The biggest challenge is getting GANs to generalize an overall data structure for a given input class. With images of flowers, the generative algorithm might output a jumble of the local and global features of a flower in the wrong place -- transposing petals and leaves, for example.
"This doesn't just apply to 2D and 3D image data, but to any type of input data structure that has complex variation of structure," Rasolzadeh said. "It's still hard for GANs to learn these types of implicit structures in object classes well." He said he expects services and platforms for machine learning could help reduce the complexities of rolling out GANs as better practices are codified for implementing them.
Generative adversarial networks variants for audio
Data scientists have started experimenting with variations on the GAN approach to help overcome some of the limitations of early GANs. For example, deep convolutional generative adversarial networks, or DCGANs, introduce a topological constraint and use an operation -- transposition -- that's the opposite of convolution, which is what GANs use. Also, they don't connect across multiple layers of neurons in a deep neural network in the same way GANs do. "DCGANs typically yield better results on image-generation type of problems," Rasolzadeh said.
Researchers at University of California, San Diego, have done some initial work on WaveGAN, which applies the basic ideas of GANs to generate realistic speech audio from a much smaller sample of real human speech. Lyrebird.ai has demonstrated an alternative approach for mimicking voices, like that of former President Barack Obama. Google has been demoing another approach, called WaveNet, which also shows promise in generating simulated voices.

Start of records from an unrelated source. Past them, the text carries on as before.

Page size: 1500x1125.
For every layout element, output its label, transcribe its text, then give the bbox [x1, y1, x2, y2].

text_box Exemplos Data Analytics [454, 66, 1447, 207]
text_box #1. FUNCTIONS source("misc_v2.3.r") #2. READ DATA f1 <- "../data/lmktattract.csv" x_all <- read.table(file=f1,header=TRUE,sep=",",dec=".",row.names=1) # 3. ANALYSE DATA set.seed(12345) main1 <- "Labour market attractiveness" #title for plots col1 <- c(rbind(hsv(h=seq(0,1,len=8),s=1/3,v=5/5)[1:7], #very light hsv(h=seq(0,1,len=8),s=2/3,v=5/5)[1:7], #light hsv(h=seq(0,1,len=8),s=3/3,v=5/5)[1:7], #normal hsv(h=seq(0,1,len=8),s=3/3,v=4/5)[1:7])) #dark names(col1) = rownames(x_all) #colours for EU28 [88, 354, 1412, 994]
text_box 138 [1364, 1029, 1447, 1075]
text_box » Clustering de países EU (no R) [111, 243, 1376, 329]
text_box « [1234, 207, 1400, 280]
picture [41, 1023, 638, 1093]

Rasolzadeh said Lyrebird seems to be faster at generating voices than WaveNet, and Lyrebird claims to be language-agnostic, which WaveNet is not. WaveNet uses dilated convolutional neural networks that allow for training over thousands of timesteps of the raw audio input to map from text to speech during generation time. "GANs, however, generate samples faster than WaveNet, because you don't need to generate the samples sequentially," Rasolzadeh said.
Text generation lagging
The performance of generating realistic text is lagging behind other applications of algorithms in AI, like image generation, said Or Levi, founder and CEO of AdVerif.ai, an ad verification and fake news detection service. "When you compare GANs to other deep network text generation baselines, the performance gain is marginal, even in recent papers."

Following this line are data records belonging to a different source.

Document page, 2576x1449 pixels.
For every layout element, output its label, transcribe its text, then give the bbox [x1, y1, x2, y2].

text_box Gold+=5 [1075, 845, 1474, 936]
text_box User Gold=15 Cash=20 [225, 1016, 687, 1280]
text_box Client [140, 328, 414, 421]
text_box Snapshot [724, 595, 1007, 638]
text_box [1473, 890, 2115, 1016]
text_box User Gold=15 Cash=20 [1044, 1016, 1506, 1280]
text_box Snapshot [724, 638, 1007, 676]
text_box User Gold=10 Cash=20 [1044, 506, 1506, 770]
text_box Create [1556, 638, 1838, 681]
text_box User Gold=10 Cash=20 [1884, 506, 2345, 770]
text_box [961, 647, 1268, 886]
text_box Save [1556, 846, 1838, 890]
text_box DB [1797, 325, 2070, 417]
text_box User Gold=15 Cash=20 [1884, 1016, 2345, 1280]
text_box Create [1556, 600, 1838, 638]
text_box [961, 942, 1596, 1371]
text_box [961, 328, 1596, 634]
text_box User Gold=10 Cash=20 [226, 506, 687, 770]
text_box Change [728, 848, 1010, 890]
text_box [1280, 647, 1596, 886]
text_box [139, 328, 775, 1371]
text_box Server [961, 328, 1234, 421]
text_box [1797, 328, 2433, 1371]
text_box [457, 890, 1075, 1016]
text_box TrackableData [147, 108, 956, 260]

Levi has been experimenting with trying to teach GANs to generate jokes based on a data set containing existing jokes as a side project. "Even though it could generate well-formed sentences, a person could still notice, based on the semantics, that it's not human-generated, especially in texts with multiple sentences."
In the long run, Levi said he believes text generation will be a major breakthrough for GANs and could quickly be exploited for generating fake news -- a potentially troubling application of the technology.
"As it stands, human fact-checkers are only scratching the surface of fakes on the web, so you can imagine that having to deal with automatically generated texts will only strengthen the case for automated solutions," Levi said.